Bears defensive end Julius Peppers is 34. His production is declining. He’s due to earn a base salary of $13.9 million in 2014. And the Bears suddenly are trying to trade him.
Good luck with all that.
Peppers is one of several big-name players who were expected to be on the outs and who suddenly are on the market. Whether it’s Peppers or Titans running back Chris Johnson or Buccaneers cornerback Darrelle Revis, the decision to suddenly thrust the player onto the trade block on the eve of the start of the new league year makes little sense.

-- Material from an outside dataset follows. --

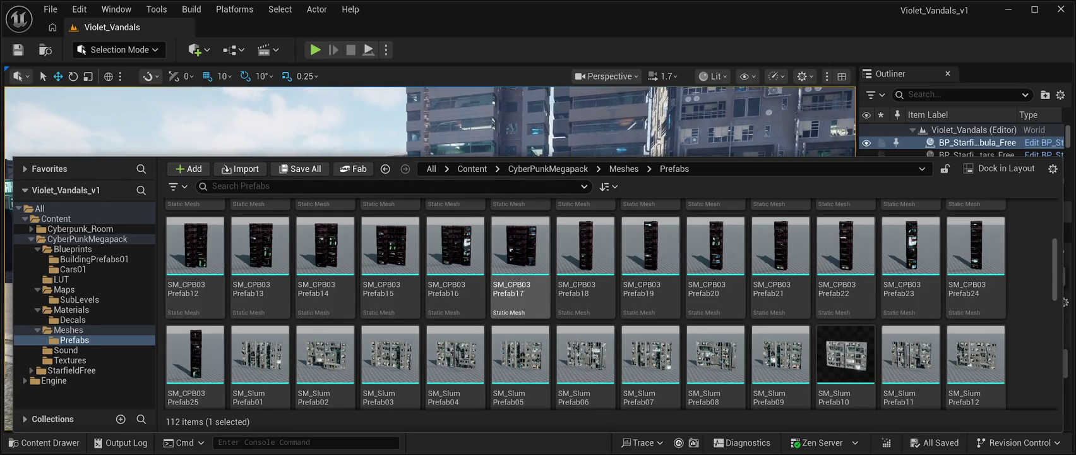
Step: Hide and restore the Content Drawer, then go up to the 595-item Meshes folder
{"action": "scroll", "coordinate": [611, 303], "scroll_direction": "up", "scroll_amount": 4}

Why not start the effort to trade the player earlier in the offseason? While a deal can’t be consummated until the moment the clock strikes 4:00 p.m. ET on Tuesday, an agreement in principle can be reached well before the deal becomes official. That’s what happened last year with 49ers (now Chiefs) quarterback Alex Smith.
For Peppers, the only way he gets traded if is he agrees to a major cut in pay. No one will pay him $13.9 million. Unless he’s being sent to a place he specifically wants to play, there’s no reason for him to agree to take a dollar less than the amount to which he’s entitled.
And so he most likely won’t be traded, and he undoubtedly will be cut. And that six-year, $84 million contract will end up being a four-year, $53.5 million package.
So why do teams go through the charade of trying to engineer a trade in the hours before the league year starts? While it costs nothing to try, it’s highly unlikely that someone is going to give up a draft pick for a guy who soon will be available for no compensation to his current team.
Sometimes, a team will trade for a favorable contract. For most guys who become trade bait this week, the contract isn’t favorable. Which is one of the big reasons why the team wants to trade him in the first place.